The next day was to a psychiatrist to manage my medications. He was very nice. I was first given prozac and a beta blocker to help with my migranes. I did not have depression or hypertension, but the mixture of the two are supposed to help with migraines. The combination did not work and I was taken off the beta blocker because my blood pressure was too low and was given Topiramax for migraines and I am currently on an increasing schedule, but they have forgotten to take me off prozac. At a lot of doctors appointments I go to they have you fill out this form that has you select on a scale the range of tiredness, lack of energy, trouble sleeping, loss of intress in things you used to like, being sad, etc.- it is the depression test. So we talked a lot about my symptoms, most of them are just tirdness,lack of energy, trouble sleeping which every doctor has said that I am depressed, but I don't think I am depressed becuase I am not sad and I have not lost interet in what I used to like. I think the other symptoms I do have are side effects of medications, the other side effect I have is anxiety, which I know is cause by the prednison. I know it is caused by the prednisone because when I go on high doses it gets worse, but when it gets lower it doesn't get as bad. So he tried to just tell me to "work through my anxiety" and I just bluntly said I wanted a pill, and he gave me on, and I think it is working. So that is nice.
And sometime inbetween there I finally got an appointment with a clinical pharmacist. The clinical pharmacist was able to help my mothers friend a lot, but the one I talked to was totally freaked out by my medication list and was not even willing to see me, so that was sort of a downer for the week. But the rest of the appointments were great. One of the reasons I wanted to see the clinical pharmasist was to see if she had a better idea for a schedule of how to take my medicine because my nausea is getting worse and worse, I have an upper GI scheduled for the end of the month, but at this point I cant wait that long, so I think if the Dr. doesn't tell me by the end of Tuesday that he can do the Upper GI that week I am going to urgent care or the ER to get it done. The Transplant team is just like: "Oh, you are just going to have to live with this nausea for a year to 18 months" I had bad nausea before transplant, but not as bad as this. I am just waiting for my medication to come up.

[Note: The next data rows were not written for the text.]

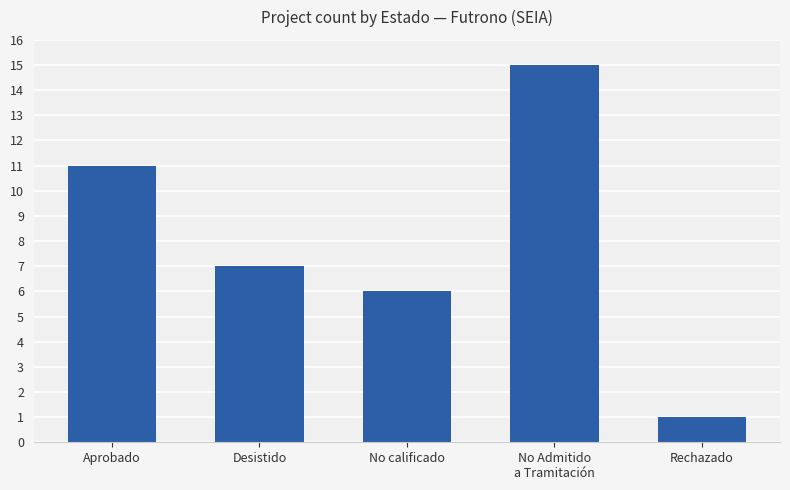

At which category does the chart reach its minimum across all series?

Rechazado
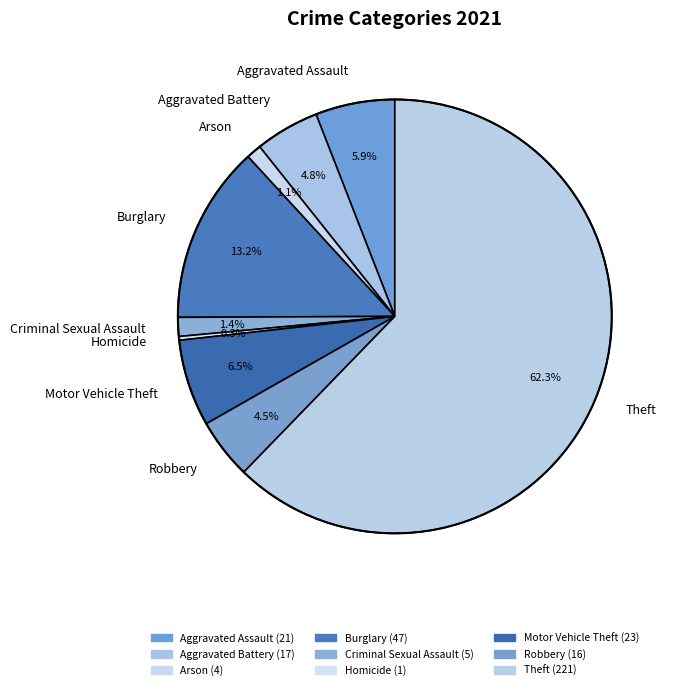

What percentage is the Motor Vehicle Theft slice, to the nearest percent?

6%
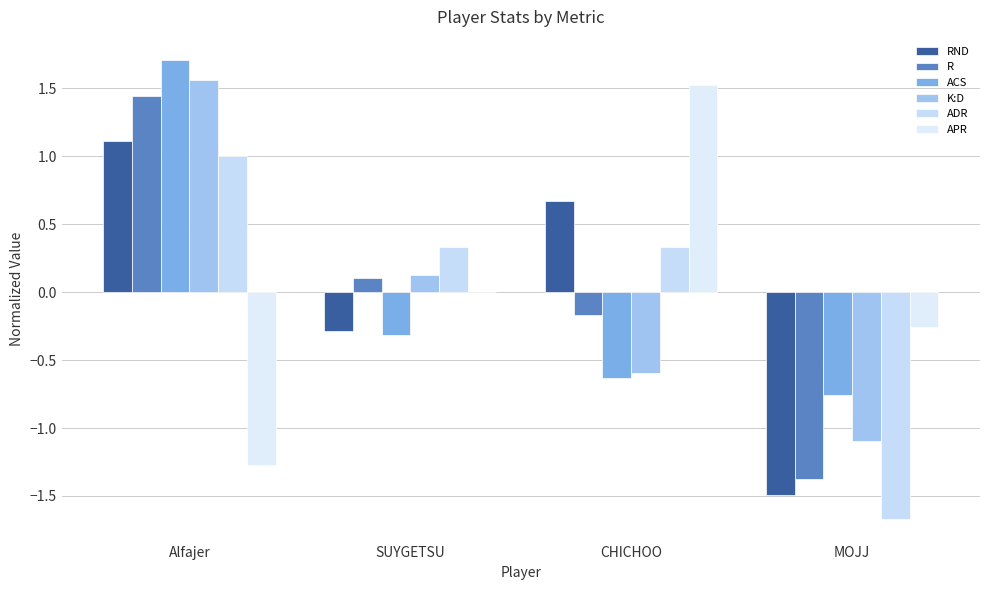

At which category is the sum across all series the highest?

Alfajer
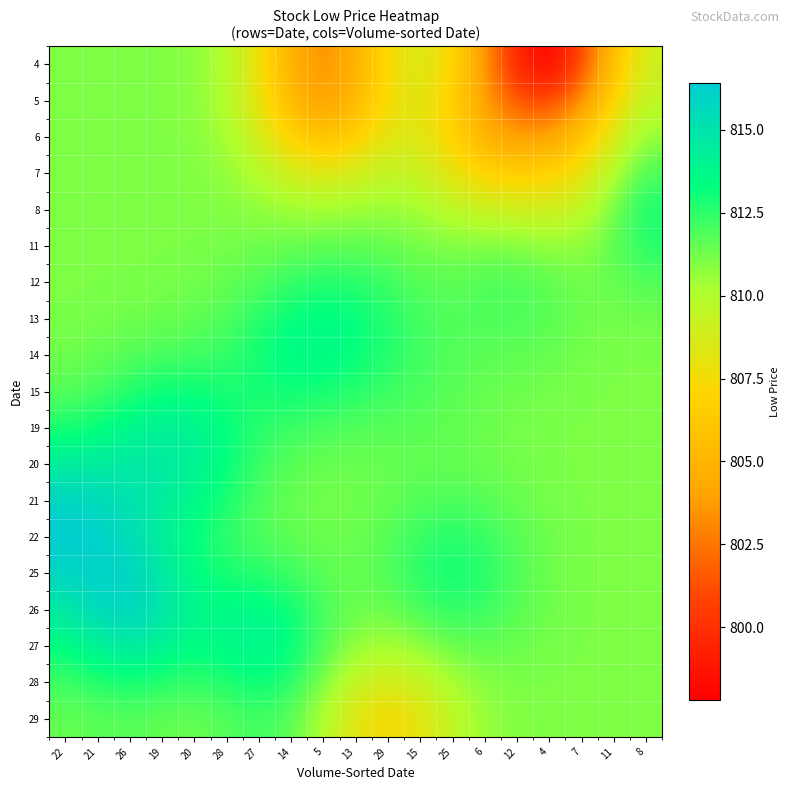

What is the greatest value displayed?

816.4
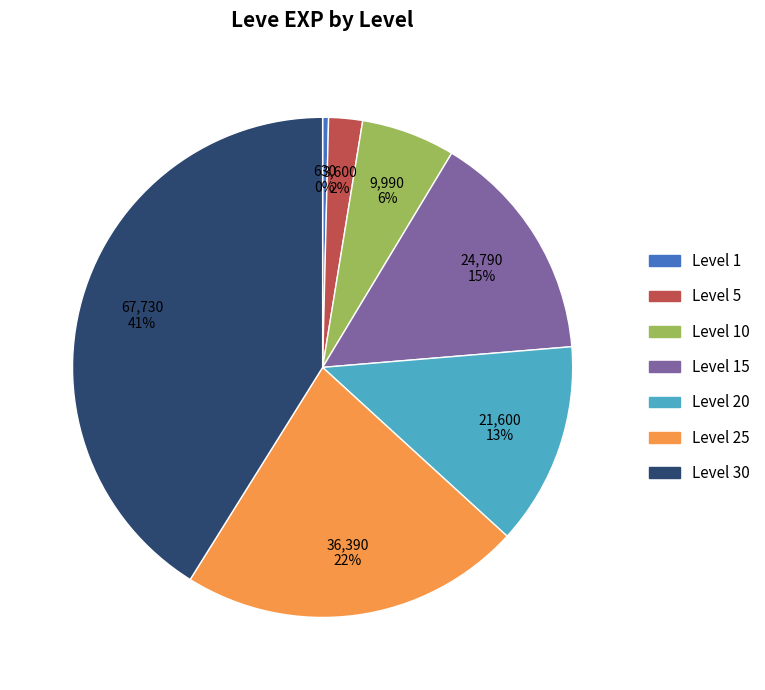

Is there any slice that represents more than half of the pie?

No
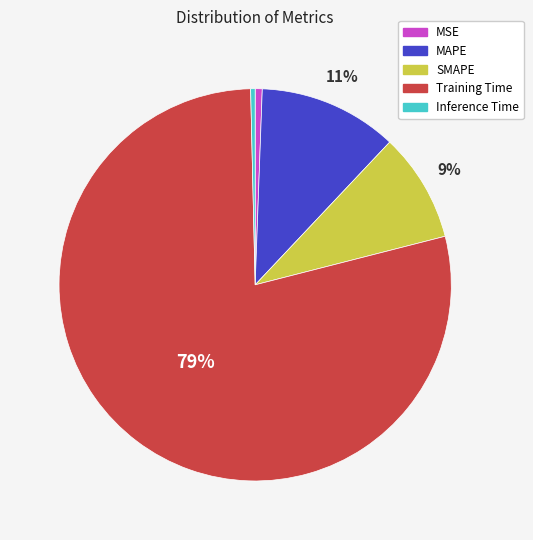

Count the number of slices in the pie.

5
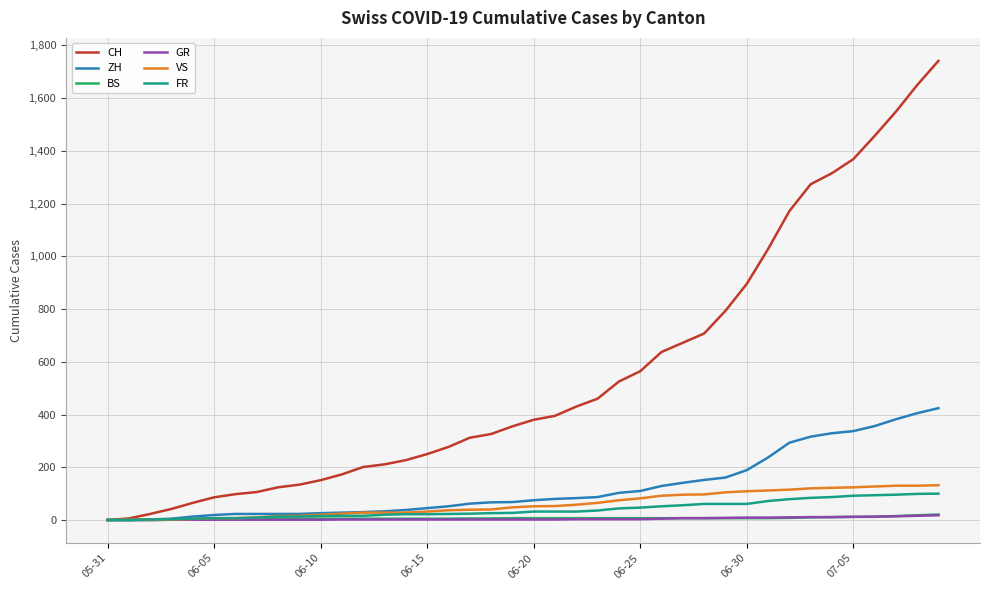

Which series has the largest total across all categories?

CH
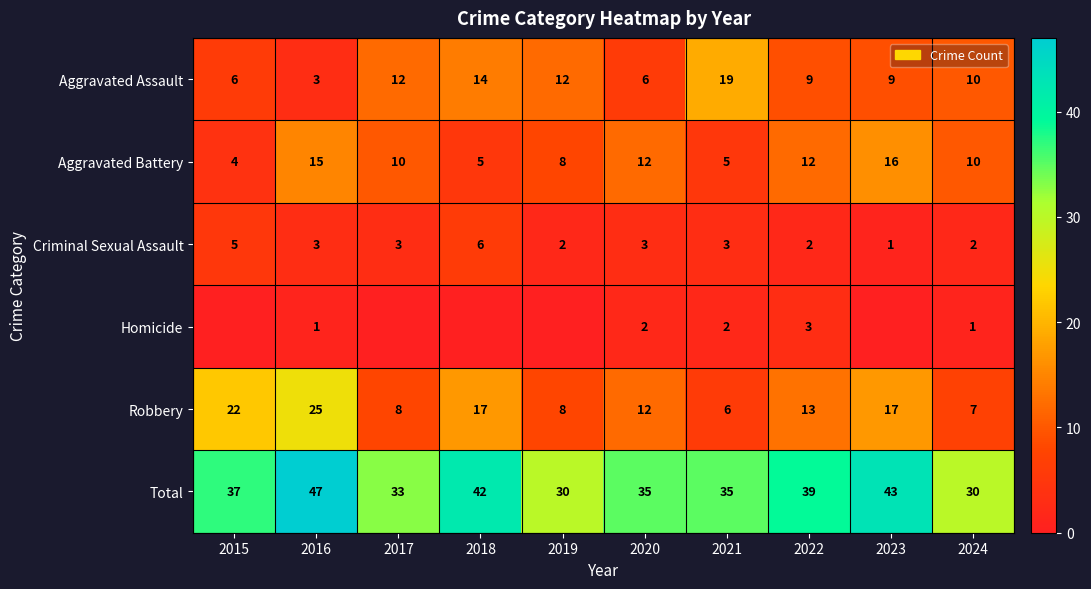

How many data points in Robbery are less than 13?

5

So back to good things. I am hoping if it is cool tomorrow, to ride at least 20 miles. I really want to do the 64 mile Solvang ride in November and need to rack up some more miles. I have rode over 20 miles, but not in about 3 weeks. I would love to do that, it would be exactly 51 weeks after tx and in honor to Ruben.
I know I have said this many times before, but each day, and each stumble that I come across, I realize that I could do so well working in the transplant field. I am getting so much experience as the patient, things that a person that did not go through this would not know.
Jackie told us that she gets off December 22-26, I am so excited she will be home for Christmas, but not my new birthday, I am hoping maybe she will have those four days off and she could fly home? I would love if my whole family could spend the 19 and 20th with me.